[Saved entries]
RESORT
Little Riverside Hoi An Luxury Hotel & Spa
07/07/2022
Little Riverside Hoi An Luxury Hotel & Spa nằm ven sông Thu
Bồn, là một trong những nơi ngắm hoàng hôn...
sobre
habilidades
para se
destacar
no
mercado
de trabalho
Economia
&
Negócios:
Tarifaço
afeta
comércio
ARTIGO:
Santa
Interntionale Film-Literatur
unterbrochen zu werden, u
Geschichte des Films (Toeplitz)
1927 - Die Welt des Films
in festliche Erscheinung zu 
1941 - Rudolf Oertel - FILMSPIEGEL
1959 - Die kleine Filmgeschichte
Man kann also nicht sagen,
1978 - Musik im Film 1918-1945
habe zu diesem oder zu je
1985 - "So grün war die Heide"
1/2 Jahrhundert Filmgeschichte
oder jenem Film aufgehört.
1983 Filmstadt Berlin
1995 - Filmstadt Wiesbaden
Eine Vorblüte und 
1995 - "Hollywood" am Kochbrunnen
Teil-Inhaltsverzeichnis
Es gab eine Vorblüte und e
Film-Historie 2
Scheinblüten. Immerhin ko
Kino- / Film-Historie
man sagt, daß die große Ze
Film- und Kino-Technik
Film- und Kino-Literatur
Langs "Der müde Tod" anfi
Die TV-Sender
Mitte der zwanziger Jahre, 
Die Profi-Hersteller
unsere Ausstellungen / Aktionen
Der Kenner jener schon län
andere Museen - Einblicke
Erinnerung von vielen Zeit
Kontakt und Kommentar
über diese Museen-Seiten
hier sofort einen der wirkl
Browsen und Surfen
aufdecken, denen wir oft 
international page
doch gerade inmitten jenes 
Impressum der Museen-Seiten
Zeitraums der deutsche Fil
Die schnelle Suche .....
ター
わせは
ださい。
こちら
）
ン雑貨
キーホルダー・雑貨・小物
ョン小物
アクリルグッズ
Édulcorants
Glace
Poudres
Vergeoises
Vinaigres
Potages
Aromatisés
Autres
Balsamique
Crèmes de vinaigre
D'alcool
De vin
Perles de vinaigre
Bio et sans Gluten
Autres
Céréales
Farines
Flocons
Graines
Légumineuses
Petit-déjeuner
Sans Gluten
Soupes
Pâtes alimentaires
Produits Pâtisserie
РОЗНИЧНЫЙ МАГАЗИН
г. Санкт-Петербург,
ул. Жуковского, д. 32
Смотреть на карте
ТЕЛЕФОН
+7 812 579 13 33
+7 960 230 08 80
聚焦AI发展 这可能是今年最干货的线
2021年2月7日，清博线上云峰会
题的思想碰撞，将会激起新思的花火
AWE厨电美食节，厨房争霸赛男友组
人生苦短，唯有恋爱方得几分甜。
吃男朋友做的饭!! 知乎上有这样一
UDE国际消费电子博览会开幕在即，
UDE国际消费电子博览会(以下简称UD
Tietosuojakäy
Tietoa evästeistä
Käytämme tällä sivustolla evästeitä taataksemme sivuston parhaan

◆ WHAT IS BEING ASKED:
The records above should be duplicated in full, exactly as given.

◆ RESPONSE:
RESORT
Little Riverside Hoi An Luxury Hotel & Spa
07/07/2022
Little Riverside Hoi An Luxury Hotel & Spa nằm ven sông Thu
Bồn, là một trong những nơi ngắm hoàng hôn...
sobre
habilidades
para se
destacar
no
mercado
de trabalho
Economia
&
Negócios:
Tarifaço
afeta
comércio
ARTIGO:
Santa
Interntionale Film-Literatur
unterbrochen zu werden, u
Geschichte des Films (Toeplitz)
1927 - Die Welt des Films
in festliche Erscheinung zu 
1941 - Rudolf Oertel - FILMSPIEGEL
1959 - Die kleine Filmgeschichte
Man kann also nicht sagen,
1978 - Musik im Film 1918-1945
habe zu diesem oder zu je
1985 - "So grün war die Heide"
1/2 Jahrhundert Filmgeschichte
oder jenem Film aufgehört.
1983 Filmstadt Berlin
1995 - Filmstadt Wiesbaden
Eine Vorblüte und 
1995 - "Hollywood" am Kochbrunnen
Teil-Inhaltsverzeichnis
Es gab eine Vorblüte und e
Film-Historie 2
Scheinblüten. Immerhin ko
Kino- / Film-Historie
man sagt, daß die große Ze
Film- und Kino-Technik
Film- und Kino-Literatur
Langs "Der müde Tod" anfi
Die TV-Sender
Mitte der zwanziger Jahre, 
Die Profi-Hersteller
unsere Ausstellungen / Aktionen
Der Kenner jener schon län
andere Museen - Einblicke
Erinnerung von vielen Zeit
Kontakt und Kommentar
über diese Museen-Seiten
hier sofort einen der wirkl
Browsen und Surfen
aufdecken, denen wir oft 
international page
doch gerade inmitten jenes 
Impressum der Museen-Seiten
Zeitraums der deutsche Fil
Die schnelle Suche .....
ター
わせは
ださい。
こちら
）
ン雑貨
キーホルダー・雑貨・小物
ョン小物
アクリルグッズ
Édulcorants
Glace
Poudres
Vergeoises
Vinaigres
Potages
Aromatisés
Autres
Balsamique
Crèmes de vinaigre
D'alcool
De vin
Perles de vinaigre
Bio et sans Gluten
Autres
Céréales
Farines
Flocons
Graines
Légumineuses
Petit-déjeuner
Sans Gluten
Soupes
Pâtes alimentaires
Produits Pâtisserie
РОЗНИЧНЫЙ МАГАЗИН
г. Санкт-Петербург,
ул. Жуковского, д. 32
Смотреть на карте
ТЕЛЕФОН
+7 812 579 13 33
+7 960 230 08 80
聚焦AI发展 这可能是今年最干货的线
2021年2月7日，清博线上云峰会
题的思想碰撞，将会激起新思的花火
AWE厨电美食节，厨房争霸赛男友组
人生苦短，唯有恋爱方得几分甜。
吃男朋友做的饭!! 知乎上有这样一
UDE国际消费电子博览会开幕在即，
UDE国际消费电子博览会(以下简称UD
Tietosuojakäy
Tietoa evästeistä
Käytämme tällä sivustolla evästeitä taataksemme sivuston parhaan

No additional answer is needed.